ValueError: If empty prompt list provided. RuntimeError: If scheduler not running or request setup fails.

Example:
>>> # Basic streaming
>>> for output in engine.stream("Tell me a story"):
...     if output.delta_text:
...         print(output.delta_text, end="", flush=True)
...     if output.finished:
...         break
>>>
>>> # Monitor generation speed
>>> for output in engine.stream("Long prompt here..."):
...     if output.delta_text:
...         print(output.delta_text, end="")
...     if output.num_generated_tokens % 10 == 0:
...         print(f"

[{output.tokens_per_second:.1f} tok/s]”, end=””)

terminate() None[source]#

Stop the background scheduler thread.

Gracefully shuts down the scheduler loop and waits for the thread to terminate. Should be called when the engine is no longer needed to free resources.

update_model_weights(model: EasyDeLBaseModule | None = None, *, graphdef=None, graphstate=None, graphother=None, restart_scheduler: bool = True) None[source]#

Hot-swap the underlying model weights/graphs.

The engine must be idle (no pending or running requests) before calling this method.
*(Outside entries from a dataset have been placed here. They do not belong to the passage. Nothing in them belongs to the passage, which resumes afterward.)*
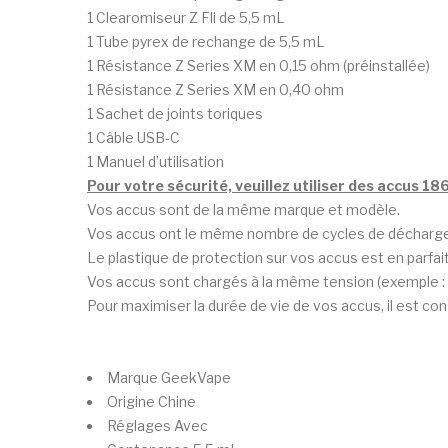
1 Clearomiseur Z Fli de 5,5 mL
1 Tube pyrex de rechange de 5,5 mL
1 Résistance Z Series XM en 0,15 ohm (préinstallée)
1 Résistance Z Series XM en 0,40 ohm
1 Sachet de joints toriques
1 Câble USB-C
1 Manuel d’utilisation
Pour votre sécurité, veuillez utiliser des accus 1
Vos accus sont de la même marque et modèle.
Vos accus ont le même nombre de cycles de décharges/r
Le plastique de protection sur vos accus est en parfait
Vos accus sont chargés à la même tension (exemple : 
Pour maximiser la durée de vie de vos accus, il est con
Marque
GeekVape
Origine
Chine
Réglages
Avec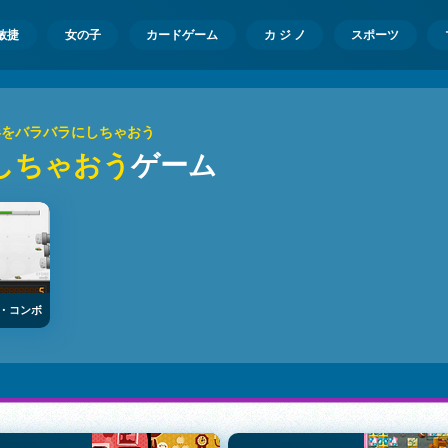
敏捷
女の子
カードゲーム
カ ジ ノ
スポーツ
形をバラバラにしちゃおう
しちゃおう
ゲーム
・コンボ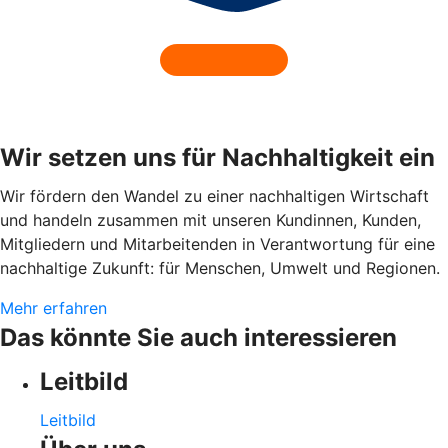
Wir setzen uns für Nachhaltigkeit ein
Wir fördern den Wandel zu einer nachhaltigen Wirtschaft
und handeln zusammen mit unseren Kundinnen, Kunden,
Mitgliedern und Mitarbeitenden in Verantwortung für eine
nachhaltige Zukunft: für Menschen, Umwelt und Regionen.
Mehr erfahren
Das könnte Sie auch interessieren
Leitbild
Leitbild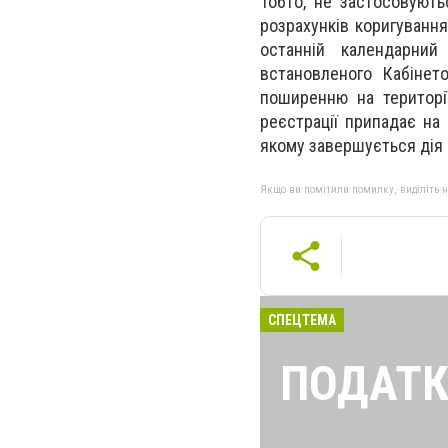
Тобто, не застосовують
розрахунків коригуванн
останній календарний
встановленого Кабінето
поширенню на території
реєстрації припадає на
якому завершується дія 
Якщо ви помітили помилку, виділіть нео
СПЕЦТЕМА
ПОДАТК
Найголовніші і 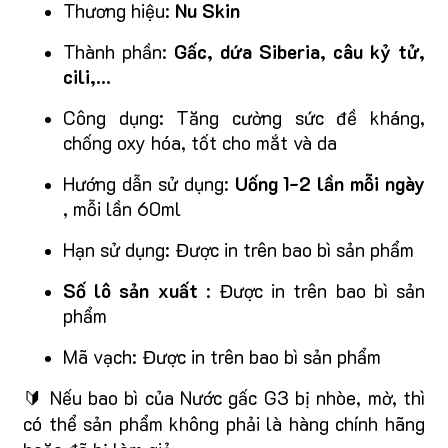
Thương hiệu:
Nu Skin
Thành phần:
Gấc, dứa Siberia, câu kỷ tử,
cili,...
Công dụng: Tăng cường sức đề kháng,
chống oxy hóa, tốt cho mắt và da
Hướng dẫn sử dụng:
Uống 1-2 lần mỗi ngày
, mỗi lần 60ml
Hạn sử dụng: Được in trên bao bì sản phẩm
Số lô sản xuất
: Được in trên bao bì sản
phẩm
Mã vạch: Được in trên bao bì sản phẩm
🔰 Nếu bao bì của Nước gấc G3 bị nhòe, mờ, thì
có thể sản phẩm không phải là hàng chính hãng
It temporarily stops the scheduler loop, refreshes runner state, rebuilds the scheduler, and optionally restarts background serving.

Parameters
  • model – Optional EasyDeLBaseModule carrying the new weights.

  • graphdef – Optional graphdef override.

  • graphstate – Optional graphstate override.

  • graphother – Optional graphother override.

  • restart_scheduler – Restart the scheduler thread if it was previously running (default: True).

Raises
  • RuntimeError – If there are active or pending requests.

  • ValueError – If no model/graph data is provided.